Threads, launched last Thursday, has been a huge success, with celebrities, politicians and journalists flocking there.

Instead of being directly linked to Facebook, the new Twitter-style application is tied to existing Instagram accounts. Currently, Instagram and Threads share the same community standards, but they differ in terms of Meta's method to combat misinformation.

Meta labels state-controlled Facebook and Instagram accounts, including those of the Russian Sputnik news agency or China CCTV. These labels are not visible on state-controlled Threads accounts.

The launch of Threads even as Meta trims its disinformation-focused personnel comes at a turbulent and transformative time for those tasked with writing and implementing rules on social media platforms.

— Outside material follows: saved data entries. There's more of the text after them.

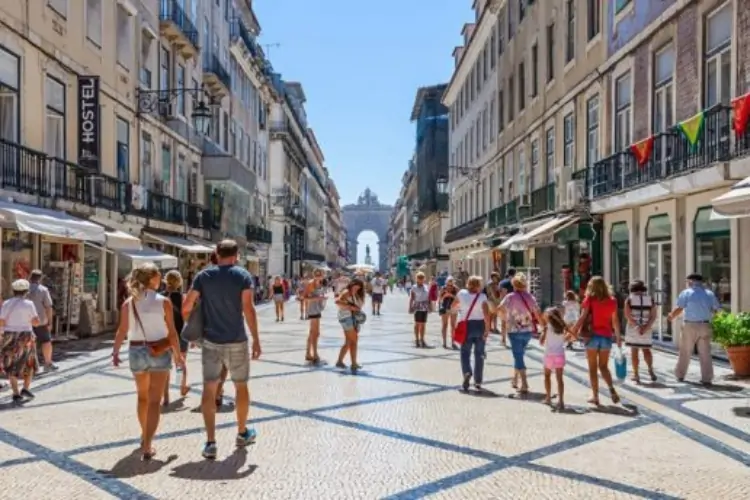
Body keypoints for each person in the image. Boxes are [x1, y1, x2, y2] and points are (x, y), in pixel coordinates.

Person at [182, 239, 261, 460]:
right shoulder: (242, 276)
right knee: (241, 386)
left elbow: (186, 306)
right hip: (237, 340)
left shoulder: (203, 276)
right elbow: (248, 309)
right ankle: (242, 432)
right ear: (236, 255)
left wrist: (195, 331)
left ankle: (210, 443)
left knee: (209, 389)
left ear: (216, 253)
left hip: (210, 341)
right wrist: (256, 339)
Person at [111, 264, 183, 460]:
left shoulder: (129, 302)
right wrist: (178, 355)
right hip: (158, 351)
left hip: (136, 350)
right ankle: (148, 445)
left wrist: (116, 351)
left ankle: (144, 435)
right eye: (159, 276)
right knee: (154, 401)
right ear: (152, 279)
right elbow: (172, 332)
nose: (161, 280)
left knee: (142, 397)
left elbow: (122, 330)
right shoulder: (163, 301)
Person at [573, 276, 622, 406]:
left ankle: (595, 396)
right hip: (606, 337)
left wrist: (573, 331)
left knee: (593, 368)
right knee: (604, 367)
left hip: (592, 336)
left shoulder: (590, 299)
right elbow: (615, 320)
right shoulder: (612, 301)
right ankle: (611, 388)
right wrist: (618, 338)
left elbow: (583, 317)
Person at [667, 273, 721, 385]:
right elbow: (716, 310)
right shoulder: (709, 294)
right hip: (705, 325)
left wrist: (671, 316)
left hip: (690, 325)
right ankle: (707, 378)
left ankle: (680, 375)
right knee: (705, 352)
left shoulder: (686, 293)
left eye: (687, 281)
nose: (687, 283)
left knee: (685, 351)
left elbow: (679, 308)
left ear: (691, 281)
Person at [497, 273, 542, 394]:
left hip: (514, 330)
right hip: (527, 330)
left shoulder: (510, 297)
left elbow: (499, 308)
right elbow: (537, 312)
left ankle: (525, 383)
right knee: (519, 355)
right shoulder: (530, 297)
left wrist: (505, 318)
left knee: (518, 356)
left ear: (514, 284)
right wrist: (543, 326)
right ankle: (515, 379)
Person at [0, 279, 41, 404]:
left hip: (10, 336)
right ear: (26, 291)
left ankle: (16, 393)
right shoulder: (29, 304)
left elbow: (1, 321)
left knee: (12, 364)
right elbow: (36, 322)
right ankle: (25, 389)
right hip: (26, 337)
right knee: (28, 362)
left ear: (13, 291)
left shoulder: (7, 303)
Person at [452, 276, 491, 391]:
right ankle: (478, 381)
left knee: (465, 352)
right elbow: (486, 315)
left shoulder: (461, 294)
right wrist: (487, 330)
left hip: (466, 326)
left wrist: (461, 308)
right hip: (479, 326)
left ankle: (467, 372)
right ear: (478, 285)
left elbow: (453, 307)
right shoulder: (482, 297)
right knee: (479, 354)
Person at [161, 270, 189, 405]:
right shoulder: (182, 298)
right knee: (180, 362)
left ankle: (166, 396)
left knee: (165, 366)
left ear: (166, 280)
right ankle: (181, 387)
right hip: (180, 334)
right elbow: (186, 316)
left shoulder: (160, 297)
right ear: (179, 282)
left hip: (164, 334)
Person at [540, 307, 574, 410]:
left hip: (549, 355)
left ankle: (548, 398)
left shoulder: (547, 327)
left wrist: (543, 333)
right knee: (560, 379)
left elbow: (541, 342)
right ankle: (561, 401)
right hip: (559, 354)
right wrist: (564, 339)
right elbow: (571, 336)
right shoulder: (562, 327)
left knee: (547, 376)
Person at [624, 280, 657, 384]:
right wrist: (646, 327)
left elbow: (628, 316)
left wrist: (637, 327)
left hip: (633, 328)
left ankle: (636, 374)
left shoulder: (629, 299)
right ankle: (650, 370)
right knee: (646, 350)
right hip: (646, 329)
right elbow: (653, 316)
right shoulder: (650, 299)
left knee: (634, 351)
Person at [28, 269, 57, 372]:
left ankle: (32, 365)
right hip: (40, 321)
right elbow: (48, 307)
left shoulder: (24, 289)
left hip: (26, 322)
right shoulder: (43, 290)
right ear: (40, 279)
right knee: (46, 342)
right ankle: (47, 363)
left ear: (30, 277)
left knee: (30, 343)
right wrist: (50, 322)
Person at [335, 278, 366, 372]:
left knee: (349, 342)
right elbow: (337, 301)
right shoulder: (346, 292)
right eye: (355, 286)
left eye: (358, 288)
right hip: (346, 318)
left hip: (352, 318)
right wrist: (351, 307)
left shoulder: (356, 294)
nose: (356, 289)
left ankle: (340, 362)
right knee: (354, 340)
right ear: (352, 284)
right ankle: (354, 364)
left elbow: (359, 306)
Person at [304, 269, 327, 364]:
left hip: (317, 308)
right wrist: (319, 298)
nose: (318, 276)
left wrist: (322, 299)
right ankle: (315, 354)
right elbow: (305, 297)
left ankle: (308, 353)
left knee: (313, 332)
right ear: (314, 275)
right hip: (312, 309)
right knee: (315, 333)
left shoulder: (319, 283)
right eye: (316, 275)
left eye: (320, 275)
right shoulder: (311, 283)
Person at [409, 272, 432, 348]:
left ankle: (422, 339)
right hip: (417, 305)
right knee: (417, 323)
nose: (421, 280)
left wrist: (430, 306)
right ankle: (416, 340)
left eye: (422, 278)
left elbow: (429, 297)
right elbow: (412, 298)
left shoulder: (426, 287)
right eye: (419, 278)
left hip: (424, 306)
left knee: (423, 324)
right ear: (417, 279)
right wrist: (410, 306)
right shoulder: (414, 287)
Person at [439, 277, 459, 349]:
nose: (449, 286)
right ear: (446, 283)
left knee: (453, 325)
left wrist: (451, 295)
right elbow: (440, 299)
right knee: (444, 325)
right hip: (445, 308)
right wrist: (444, 296)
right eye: (448, 285)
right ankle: (444, 342)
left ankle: (453, 342)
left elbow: (458, 299)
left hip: (454, 307)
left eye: (451, 285)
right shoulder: (443, 288)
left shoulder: (456, 289)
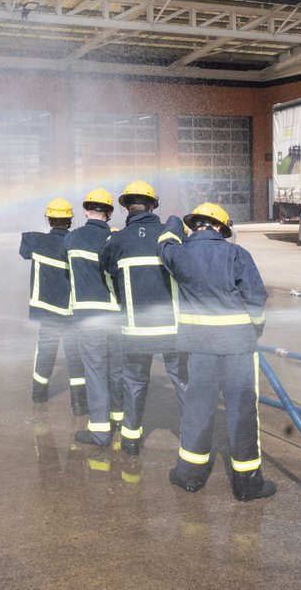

Elon Musk, a billionaire who purchased Twitter last year has essentially ripped up the rules of the platform and slashed the team responsible for implementing policies to combat disinformation.

YouTube announced last month that it will allow videos that falsely claim the 2020 US Presidential election has been stolen. This is a change from its previous policy.

The rule reversals come as the Republican-controlled House of Representatives investigates interactions between technology companies and the federal government.

A federal judge in Louisiana last week ordered top Biden administration officials and agencies not to communicate with social networking companies about certain content. This was a victory for GOP states who had accused the government of going to far in its efforts to combat Covid-19 misinformation.

Katie Harbath is a former Facebook employee who led the company's global elections efforts from 2010 to 2021.

Harbath stated that she could [almost] "hear" [Meta Global Affairs president] Nick Clegg say, "we are going to be careful of what we do because we don't want run afoul with the law."